Let’s first address the off-putting elephant in the room: “Woke” is a terrible name for any television or internet show — especially right now. Nevertheless, here we are, reviewing Hulu’s confusingly-received Woke, which depicts a fictionalized (and modernized) version of the life and career of beloved local cartoonist Keith Knight through the various stunts he pulled in the 90s and ‘00s.
The show tries to center on timely topics and narratives through all those dated anecdotes… but as we’ve discovered, it isn’t usually successful. Over the course of its first season, Woke — starring New Girl’s Lamorne Morris as Keef, an illustrator based on Knight (who also co-created the series), Blake Anderson of Workaholics as his roommate Gunther, SNL’s Sasheer Zamata as local alt-weekly reporter Ayana, and more — clumsily stumbles far more than it confidently strides.
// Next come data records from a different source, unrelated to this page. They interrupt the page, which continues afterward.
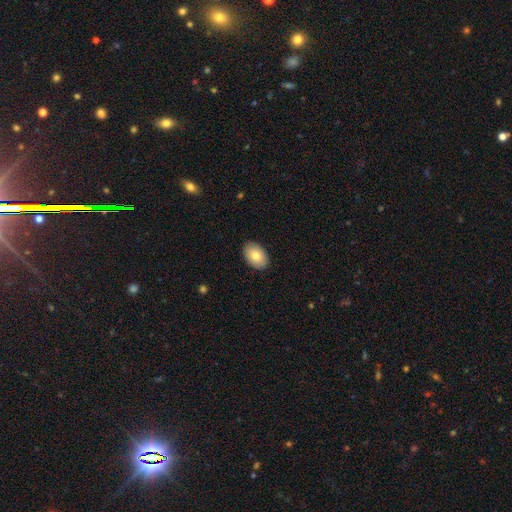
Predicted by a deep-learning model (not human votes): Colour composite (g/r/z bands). It shows a smooth galaxy with no disk features (81%) that is in between round and cigar-shaped (90%). Merging: none (89%).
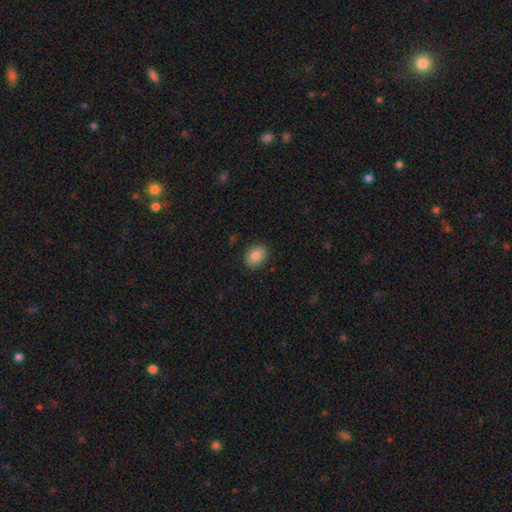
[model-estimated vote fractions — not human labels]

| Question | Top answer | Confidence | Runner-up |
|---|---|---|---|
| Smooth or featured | smooth | 84% | star or artifact (8%) |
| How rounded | in between | 58% | round (41%) |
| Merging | none | 88% | minor disturbance (9%) |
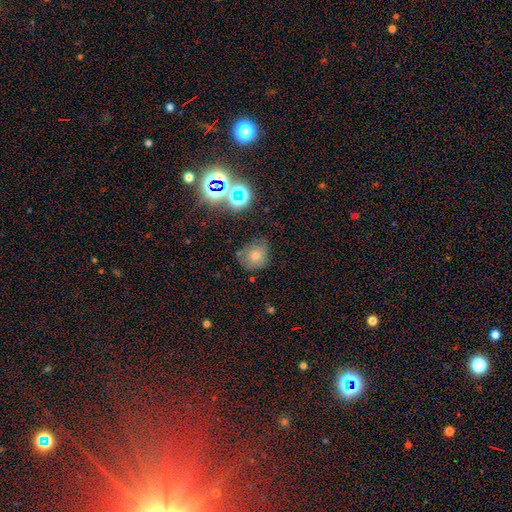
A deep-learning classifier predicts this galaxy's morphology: type=smooth (69%); roundness=round (77%); merging=none (65%).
TL;DR: Woke is a mildly fun, surface-level watch that lacks the nuance it needs to fill an opening in all of our already hectic binging schedules.
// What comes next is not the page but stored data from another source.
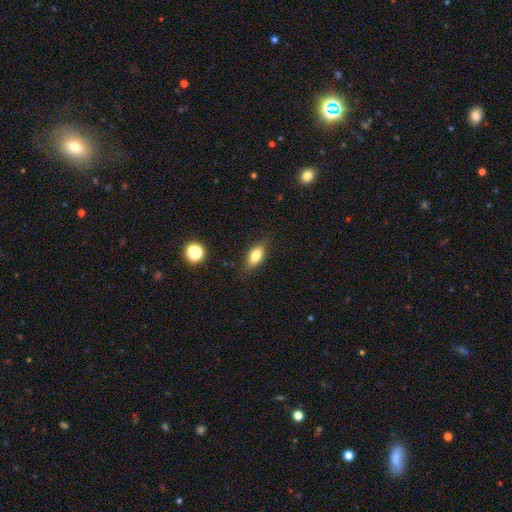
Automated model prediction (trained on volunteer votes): Q: Smooth or featured?
A: smooth (74%); runner-up: featured or disk (17%)
Q: How rounded?
A: in between (80%); runner-up: cigar-shaped (13%)
Q: Merging?
A: none (79%); runner-up: minor disturbance (15%)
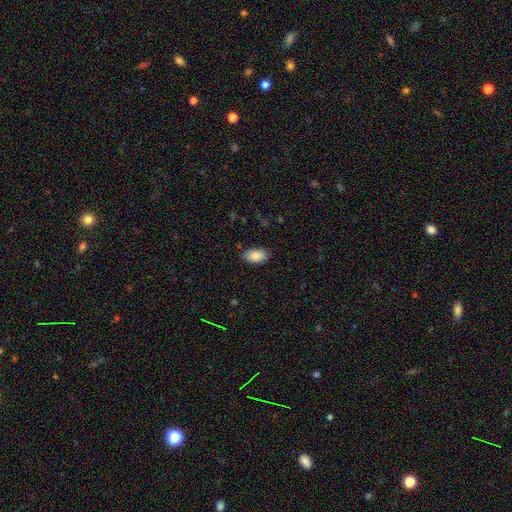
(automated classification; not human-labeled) This appears to be a smooth galaxy with no disk features (87%) that is in between round and cigar-shaped (94%). Merging: none (85%).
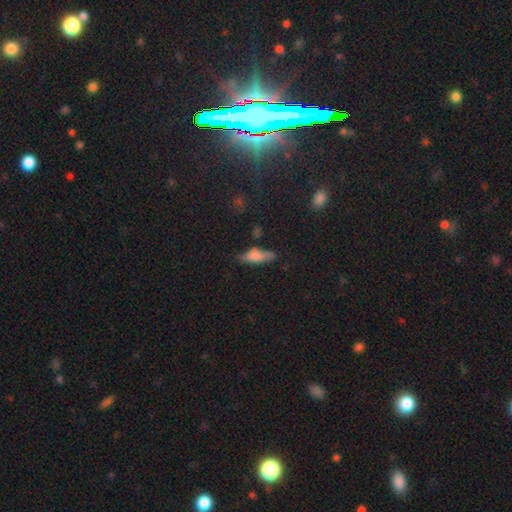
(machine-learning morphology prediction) Q: Smooth or featured?
A: smooth (66%); runner-up: featured or disk (24%)
Q: How rounded?
A: in between (59%); runner-up: cigar-shaped (37%)
Q: Merging?
A: none (50%); runner-up: minor disturbance (32%)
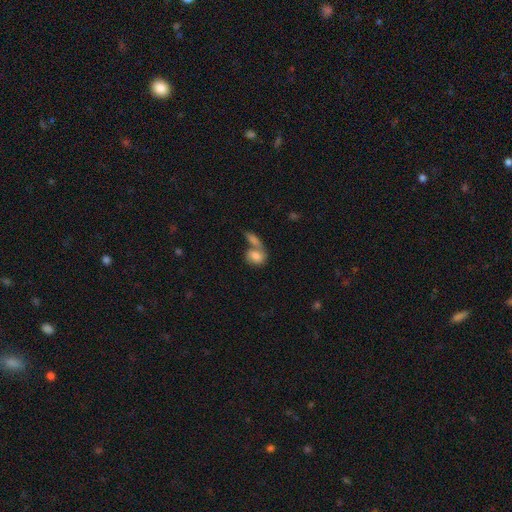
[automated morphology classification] The model was most divided on "how rounded": in between: 65%, round: 32%, cigar-shaped: 3%. More confident: smooth or featured — smooth (69%); merging — merger (58%).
Here’s a rundown of three things Woke sort of gets right… and three things it absolutely does not.
Right: The lingering traumas of police brutality
Of the shortlist of concrete goals Woke’s first season manages to accomplish, one is its portrayal of the PTSD, crippling anxiety, and another manner of mental health woes that accompany trauma. After being accosted by an all-white police group — in a very public manner while flyering — Keef’s uneasy subconscious starts to express itself outwardly in everyday inanimate objects — trash cans, 40-ounce malt liquor bottles, and, most notably, a marker. His struggles also highlight the larger narrative of the mental health plights many actually face when becoming “woke,” themselves. Amid a long list of missteps, this is one of the few through-lines the streaming series manages to unquestionably land.
Wrong: It’s a tepid approach to the current BLM movement
Aside from a lack of face coverings, it’s odiously clear that Woke was a pre-pandemic, pre-George Floyd dive into the murky waters of racial inequalities we’ve seen in 2020. The “controversial topics” the series addresses couldn’t feel less nuanced or timely; they all seem to lack the certain urgency and rage millions of Americans now feel as Black men and women continue to die en masse. Though the plunges into Black America appear suitable, yes — they seem to exist in a greater, more removed narrative than the one we’re currently all confronted with on a daily basis. However, should the series be renewed for a second season, it would be interesting to see how the show chooses to look more inwardly at the murders of George Floyd and Breonna Taylor at the hands of police officers, as well as the recent shooting of Jacob Blake.
Right: Nailing the Bay Area’s progressive, at times holier-than-thou hipster culture
It’s almost hard not to cringe at Gunther’s overtly West Coast liberal hipness — and you can’t help but feel that’s exactly how Knight wants you to endure watching him go about his life. The entire eight episodes ebb and flow on a sort of newfound hipster convergence for the controversial cartoonist, too. And in that meeting, no quote “lefty” topic is off-limits to tackle: police brutality, white liberal racism, cancel culture, queerness and gender conformity, Black creative integrity (and appropriation), and, of course, mental health.
Wrong: Oversimplifies Bay Area homelessness and the financial struggles many locals face
Watching Woke, you’re enveloped in the Bay Area and SF’s historically bohemian qualities and creative twangs around every plot turn. But what’s sorely lacking is an honest, not-so-pretty portrayal of the many financial struggles hundreds of thousands face across the Bay Area, all of which have been exacerbated by the pandemic. (Again, the show was written and shot a while ago.) A passive watch through the series leaves you understanding that "it’s expensive" to live in the region, but otherwise viewers are merely presented with digestible, sliding-screen-door glimpses into the homelessness problem, rather than ever tackling it in its complexity. But I guess it's a comedy, so...
Right: The radicalness of Keith Knight himself
Even just two episodes in, you (as a viewer) are immediately reminded about the prankster, pot-stirring genius that is the IRL Keith Knight. The show thoroughly highlights his sharp wit and antics — like, for example, posting flyers around SF for a bogus service that would allow customers to rent Black people. The show also relays the well-documented and wide-ranging reactions his flyers received, allowing for some space to have uncomfortable conversations with those you may be watching with. Moreover, when Woke manages to pepper in those kinds of moments, it provides some much-needed seasoning for an otherwise bland viewing experience.
Wrong: It’s white palatability
Woke’s most egregious disappointment isn’t in its blind-eyeing of certain topics or its bouts of hollow humor, but rather in how the scripts are clearly manifested under the idea of white palatability. Every detail — the cadences, the cinematography, the depictions of Black America — of the show come across as diluted... as if Hulu’s executive board (which doesn’t include a single Black individual) was afraid the intended final product would be “too Black” for a broader audience to get behind. Alas, we’re left with flashes of authenticity that merely get overshadowed by an umbrella of lukewarm convictions.
And that, reader, is the opposite of being "woke."